Nothing outside the lines below from the one containing "pinky pip: (54, 135)" through the one containing "middle pip: (472, 535)" is to be printed; print those exactly, ends included, and drop the pictures.

== Segment start ==

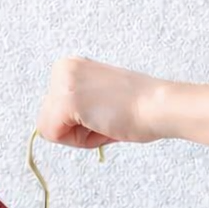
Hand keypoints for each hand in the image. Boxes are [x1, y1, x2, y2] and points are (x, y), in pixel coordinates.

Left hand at [35, 57, 166, 148]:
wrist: (161, 106)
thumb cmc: (138, 108)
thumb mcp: (96, 98)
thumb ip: (74, 106)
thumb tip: (51, 127)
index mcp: (70, 66)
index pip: (52, 111)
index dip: (79, 123)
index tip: (105, 111)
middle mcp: (62, 68)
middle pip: (47, 120)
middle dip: (76, 130)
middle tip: (106, 117)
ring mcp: (63, 82)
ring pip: (49, 129)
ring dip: (78, 136)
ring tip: (105, 120)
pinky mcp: (66, 99)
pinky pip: (54, 135)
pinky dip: (78, 141)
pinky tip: (102, 123)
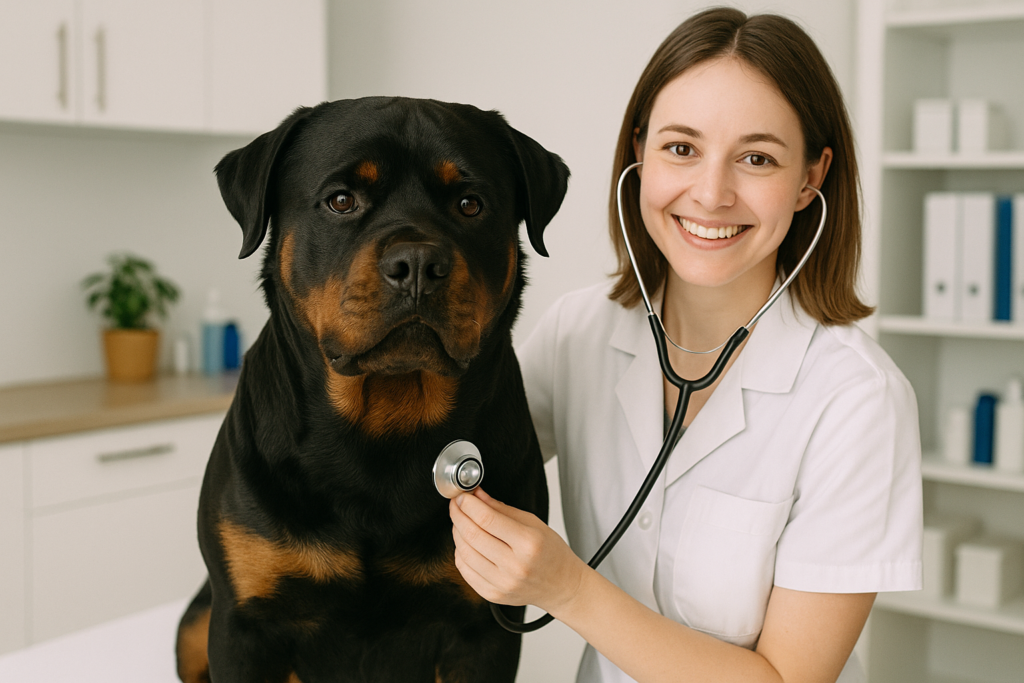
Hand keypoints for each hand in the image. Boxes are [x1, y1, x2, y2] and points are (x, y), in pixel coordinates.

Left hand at [450, 488, 585, 614]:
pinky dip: (460, 553)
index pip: (487, 518)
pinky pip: (465, 570)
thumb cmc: (551, 553)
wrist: (562, 585)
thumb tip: (477, 495)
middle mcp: (514, 566)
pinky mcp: (493, 595)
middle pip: (472, 535)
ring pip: (464, 553)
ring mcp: (502, 583)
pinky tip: (466, 544)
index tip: (462, 496)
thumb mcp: (533, 523)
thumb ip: (501, 509)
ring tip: (461, 523)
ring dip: (457, 533)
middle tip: (457, 505)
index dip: (468, 504)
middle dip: (458, 515)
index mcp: (528, 543)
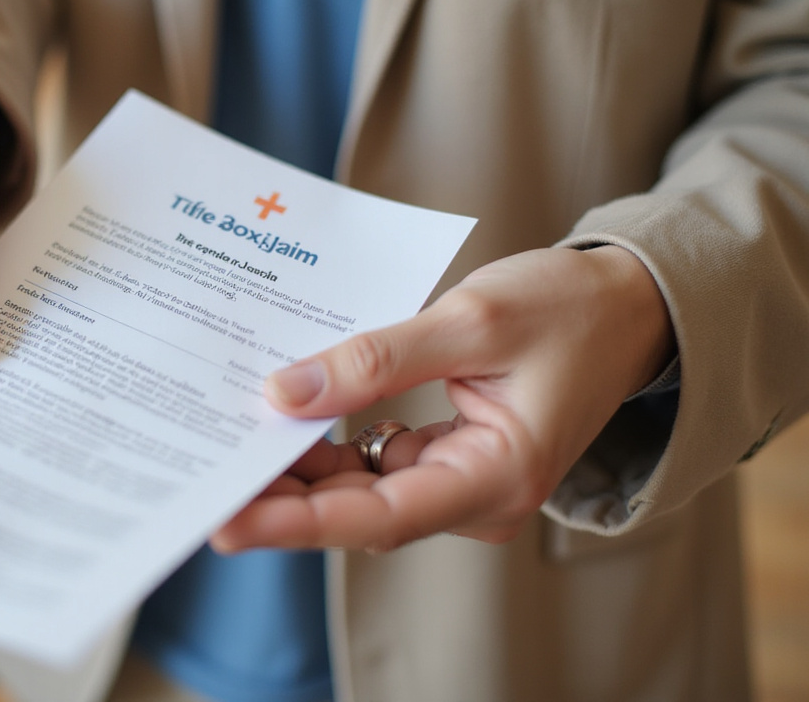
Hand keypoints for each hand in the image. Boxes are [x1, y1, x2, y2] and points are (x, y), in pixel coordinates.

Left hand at [211, 246, 674, 552]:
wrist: (627, 305)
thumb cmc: (568, 309)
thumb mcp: (473, 320)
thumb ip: (377, 361)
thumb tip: (284, 394)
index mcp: (498, 479)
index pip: (379, 517)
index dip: (299, 522)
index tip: (230, 520)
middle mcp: (473, 493)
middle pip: (358, 509)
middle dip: (279, 495)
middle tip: (202, 475)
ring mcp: (456, 475)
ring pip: (357, 485)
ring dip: (295, 465)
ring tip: (224, 440)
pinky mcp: (441, 452)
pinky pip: (371, 457)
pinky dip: (325, 438)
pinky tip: (279, 412)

== Segment end ==

ANSWER SPACE:
pinky pip: (54, 135)
pinky dip: (78, 141)
pinky tip: (102, 123)
Hand keypoints for each hand in the image. Boxes are [x1, y1, x2, y2] and points are (x, y), in pixel coordinates.

Left hand at [450, 488, 585, 614]:
pinky dip: (460, 553)
index pip: (487, 518)
pinky pip: (465, 570)
thumb cmc: (551, 553)
wrist: (562, 585)
thumb tip: (477, 495)
middle mcp: (514, 566)
pinky mcp: (493, 595)
middle pip: (472, 535)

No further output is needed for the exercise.